US Interest Rate Change: November 2016

U.S. Raises Interest Rates

Author
Justin Lim
Date
August 11, 2022
December 16, 2016
Category
Market Events

What happened and what it means to you.

Yesterday as expected the US fed raised their target federal funds rate to 0.75%. In her speech Federal Reserve Chairman Janet Yellen stated that “Job gains have been solid in recent months and the unemployment rate has declined” in addition inflation has increased “considerably”. These are good signs that the economy is recovering at a strong pace than expected at the beginning of the year. They believe that it is growing strong enough that the Federal Reserve anticipates another 3 raise hikes before 2018 and continue into 2019, eventually bringing the US fed fund rates closer to their long-term average. This means the US will still experience below average interest rates for the next 2 years.


More articles on this event
http://www.cbc.ca/news/business/federal-reserve-interest-rate-1.3896402
http://www.theglobeandmail.com/report-on-business/fed-raises-rates-sees-faster-pace-of-increases-in-2017/article33321124/

The planned rate hikes in 2017 and 2018 are not unsimilar to what we heard last year and we only saw one rate hike in 2016. This was mainly due to the global economic conditions and the effect a strong US dollar would have on it. The fed will closely monitor these effects and they have shown in the past to be conservative if they feel the risk is too large.

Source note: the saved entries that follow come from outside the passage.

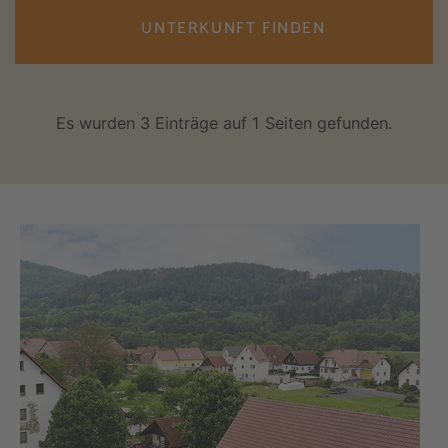
UNTERKUNFT FINDEN
Es wurden 3 Einträge auf 1 Seiten gefunden.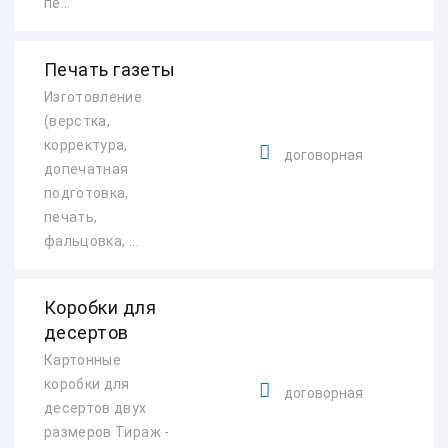
пе...
Печать газеты
Изготовление
(верстка,
корректура,
договорная
допечатная
подготовка,
печать,
фальцовка, ...
Коробки для
десертов
Картонные
коробки для
договорная
десертов двух
размеров Тираж -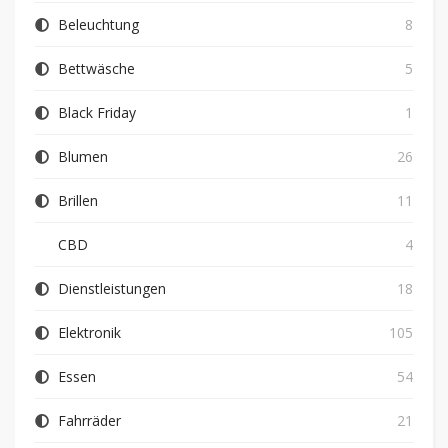
Beleuchtung
8
Bettwäsche
5
Black Friday
1
Blumen
26
Brillen
11
CBD
4
Dienstleistungen
18
Elektronik
105
Essen
54
Fahrräder
21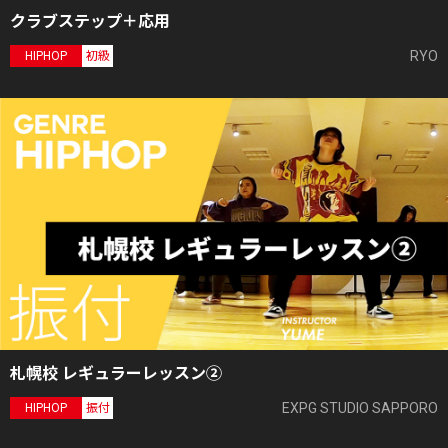
クラブステップ＋応用
RYO
HIPHOP
初級
札幌校 レギュラーレッスン②
EXPG STUDIO SAPPORO
HIPHOP
振付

What may be some of the consequences of the rate hike? It will undoubtedly increase the value of the US dollar which will make it difficult for US companies that sell globally as the strong American dollar will make their products/services seem expensive. Also, almost all commodities are based in US dollars, therefore the prices of these commodities may be suppressed. The most common being oil and gold, both of which saw a small decline yesterday as a result of the rate hike.

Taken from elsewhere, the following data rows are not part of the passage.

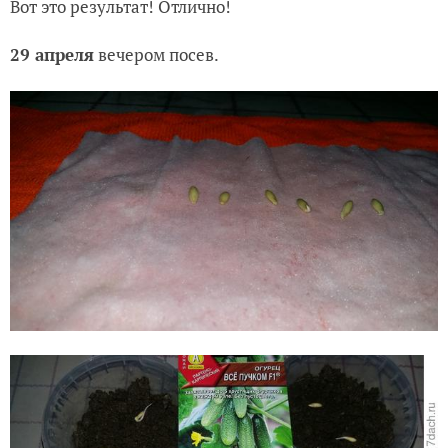
Вот это результат! Отлично!
29 апреля
вечером посев.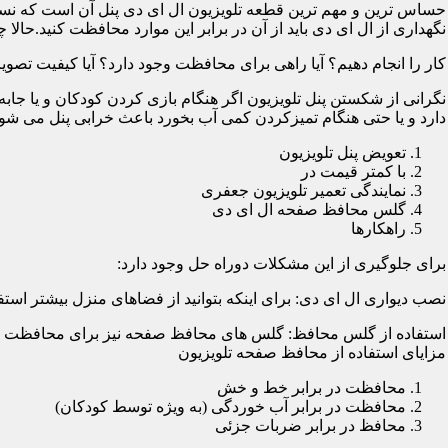
حساس ترین و مهم ترین قطعه تلویزیون ال ای دی پنل آن است که نسب
نگهداری از ال ای دی باید از آن در برابر این موارد محافظت کنید.حالا چ
کار را انجام دهیم؟ آیا راهی برای محافظت وجود دارد؟ آیا کیفیت تصویر
نگرانی از شکستن پنل تلویزیون اگر هنگام بازی کردن کودکان و یا جابه
دارد و یا حتی هنگام تمیزکردن کمی آب بخورد باعث خرابی پنل می شود؛
تعویض پنل تلویزیون
با کمتر قیمت در
نمایندگی تعمیر تلویزیون جعفری
گلس محافظ صفحه ال ای دی
راهکارها
برای جلوگیری از این مشکلات دوراه حل وجود دارد:
نصب دیواری ال ای دی: برای اینکه بتوانید از فضاهای منزل بیشتر استفا
استفاده از گلس محافظ: گلس های محافظ صفحه نیز برای محافظت از ا
مزایای استفاده از محافظ صفحه تلویزیون
محافظت در برابر خط و خش
محافظت در برابر آب خوردگی (به ویژه توسط کودکان)
محافظ در برابر ضربات جزئی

The good news, besides the confirmation that the US is in good shape, is that countries that export to the US will have an advantage as their product would be cheaper for the American consumer. Canada exports more to the US than to any of our other trading partners, therefore this should be good news for our economy. Canadian companies that focus on exporting their goods/services have been taking advantage of the strong US dollar and this should only increase their revenue.

In the market, there should be some short -term volatility as money shifts to areas that will benefit from the rate increase. In the long-term, this increase is good news as we received confirmation that US economy is improving and as a result we hope Canada will receive a much needed boost to its economy as our goods/services look much more attractive.